End of Term

The Supreme Court picked up the pace this week, issuing nine opinions over two days.  At this point, the next opinion day is Wednesday.  As there are at least twelve opinions left, there is a good chance that Thursday and Friday will be added.

This week’s opinions included the last opinion from November which, as expected, went to Chief Justice Roberts.  Justice Kavanaugh had a December opinion which, as noted last week seemed to be the most likely. outcome in terms of which justice would join Justice Gorsuch and Chief Justice Roberts on the final three cases from December.  The other two cases — Purdue Pharma and Jarkesy — will more likely than not be authored by Justice Gorsuch and Chief Justice Roberts.

For January, as predicted last week, Justice Kagan had the opinion in the Confrontation Clause case leaving only the two Chevron deference cases.  It seems highly likely that there will be one opinion authored by Chief Justice Roberts or a lead opinion authored by the Chief Justice and a brief unsigned per curiam opinion in the other case.

We did not get any opinions from the February arguments this week.  As such, it is still highly likely that we are getting one opinion from Justice Alito, one opinion from Justice Gorsuch, and one opinion from Justice Barrett.  If the two social media cases are split, anything is possible.

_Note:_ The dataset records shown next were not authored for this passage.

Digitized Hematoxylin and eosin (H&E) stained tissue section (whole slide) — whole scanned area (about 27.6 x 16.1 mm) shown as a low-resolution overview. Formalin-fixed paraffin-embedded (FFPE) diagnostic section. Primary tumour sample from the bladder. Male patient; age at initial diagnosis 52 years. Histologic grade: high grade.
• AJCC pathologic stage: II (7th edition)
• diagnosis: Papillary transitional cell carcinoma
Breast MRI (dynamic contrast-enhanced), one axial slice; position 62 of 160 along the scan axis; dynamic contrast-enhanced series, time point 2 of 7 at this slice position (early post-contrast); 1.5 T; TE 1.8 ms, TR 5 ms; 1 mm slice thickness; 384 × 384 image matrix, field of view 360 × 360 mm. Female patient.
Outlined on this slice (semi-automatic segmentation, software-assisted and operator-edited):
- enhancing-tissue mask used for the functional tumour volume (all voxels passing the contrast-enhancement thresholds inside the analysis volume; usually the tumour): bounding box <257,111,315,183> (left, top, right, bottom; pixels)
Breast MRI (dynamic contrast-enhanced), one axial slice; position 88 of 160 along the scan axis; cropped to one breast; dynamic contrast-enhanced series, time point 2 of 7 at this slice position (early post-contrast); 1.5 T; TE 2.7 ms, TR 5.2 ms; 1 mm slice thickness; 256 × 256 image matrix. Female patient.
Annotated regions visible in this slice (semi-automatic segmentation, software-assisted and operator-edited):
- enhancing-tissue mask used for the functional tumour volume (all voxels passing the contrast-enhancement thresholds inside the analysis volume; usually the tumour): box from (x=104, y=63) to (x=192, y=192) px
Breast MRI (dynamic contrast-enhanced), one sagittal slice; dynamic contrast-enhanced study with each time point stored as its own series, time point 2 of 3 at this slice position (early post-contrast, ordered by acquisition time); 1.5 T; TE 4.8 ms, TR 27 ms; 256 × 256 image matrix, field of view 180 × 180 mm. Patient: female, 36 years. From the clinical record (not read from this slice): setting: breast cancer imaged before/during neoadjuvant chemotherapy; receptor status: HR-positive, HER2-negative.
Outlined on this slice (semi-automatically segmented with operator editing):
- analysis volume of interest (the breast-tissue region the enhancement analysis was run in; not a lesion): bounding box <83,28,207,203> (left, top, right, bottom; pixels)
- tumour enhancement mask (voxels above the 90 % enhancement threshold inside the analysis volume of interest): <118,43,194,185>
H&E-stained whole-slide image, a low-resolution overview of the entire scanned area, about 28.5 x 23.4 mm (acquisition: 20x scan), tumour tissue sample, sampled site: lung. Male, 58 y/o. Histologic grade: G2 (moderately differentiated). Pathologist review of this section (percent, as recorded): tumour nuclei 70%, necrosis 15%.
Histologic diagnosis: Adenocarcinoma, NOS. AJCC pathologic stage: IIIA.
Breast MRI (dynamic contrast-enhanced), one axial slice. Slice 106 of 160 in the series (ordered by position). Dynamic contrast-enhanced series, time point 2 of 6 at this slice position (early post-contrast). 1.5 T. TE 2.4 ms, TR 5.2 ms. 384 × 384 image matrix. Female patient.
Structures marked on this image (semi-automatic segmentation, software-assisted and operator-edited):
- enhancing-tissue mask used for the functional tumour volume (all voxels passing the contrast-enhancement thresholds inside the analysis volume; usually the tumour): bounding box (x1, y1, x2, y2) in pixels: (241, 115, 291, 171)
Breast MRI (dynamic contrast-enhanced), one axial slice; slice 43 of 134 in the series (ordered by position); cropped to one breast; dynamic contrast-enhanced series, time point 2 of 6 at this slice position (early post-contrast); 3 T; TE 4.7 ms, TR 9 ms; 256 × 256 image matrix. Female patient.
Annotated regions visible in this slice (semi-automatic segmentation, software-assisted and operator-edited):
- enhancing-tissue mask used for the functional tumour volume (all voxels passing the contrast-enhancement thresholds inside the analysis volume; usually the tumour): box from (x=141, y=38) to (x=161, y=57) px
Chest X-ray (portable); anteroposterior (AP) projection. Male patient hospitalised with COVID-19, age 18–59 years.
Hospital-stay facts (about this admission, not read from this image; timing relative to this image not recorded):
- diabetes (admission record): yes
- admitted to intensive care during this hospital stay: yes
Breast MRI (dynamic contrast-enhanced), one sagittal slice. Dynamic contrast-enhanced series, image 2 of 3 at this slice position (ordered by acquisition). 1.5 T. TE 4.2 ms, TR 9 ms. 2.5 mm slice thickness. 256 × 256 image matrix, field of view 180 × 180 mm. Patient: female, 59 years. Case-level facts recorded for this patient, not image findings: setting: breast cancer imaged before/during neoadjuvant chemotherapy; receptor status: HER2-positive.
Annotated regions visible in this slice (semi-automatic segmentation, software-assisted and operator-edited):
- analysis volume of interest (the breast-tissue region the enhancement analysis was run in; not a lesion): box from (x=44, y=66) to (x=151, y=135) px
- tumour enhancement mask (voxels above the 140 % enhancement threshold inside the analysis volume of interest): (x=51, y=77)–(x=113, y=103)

March became somewhat less clear this week.  One of the cases had a per curiam opinion.  Given that there are eleven cases from March, and two justices already have a second opinion, that means that one justice will not have an opinion from March — Murthy, the case involving government pressure on social media companies.  The two justices without an opinion are Justice Alito and Justice Barrett.  My hunch is that the case with the per curiam opinion was originally assigned to Justice Alito but that he could not get a consensus behind his preferred opinion.  So instead, the opinion of the court became a per curiam opinion, and he issued a concurring opinion to cover what he was forced to remove from the per curiam opinion.  If my hunch is right, that leaves Justice Barrett with Murthy.  That is probably a good sign as Justice Barrett has been more of a traditional conservative compared to Justice Alito’s more partisan approach in recent years.

That leaves April.  April is still unclear.  There are five cases left and four justices without an opinion — Chief Justice Roberts, Justice Gorsuch, Justice Kavanaugh, and Justice Jackson.  The fifth case could go to anybody other than Justice Thomas and Justice Sotomayor.  There is a chance that the immunity case will be a per curiam opinion.  The interesting thing is that Justice Jackson is in the mix.  None of the cases left are ones that have an obvious “liberal” result.  Besides the presidential immunity case, we have a case about the federal bribery statute (and the Supreme Court has been trying to narrow the scope of that statute recently), the January 6 case, a case on criminalizing homelessness, and a case about the interplay between Idaho’s restrictive abortion law and the federal law requiring hospitals to provide emergency care.

Between now and Wednesday, there will be posts about this week’s decisions.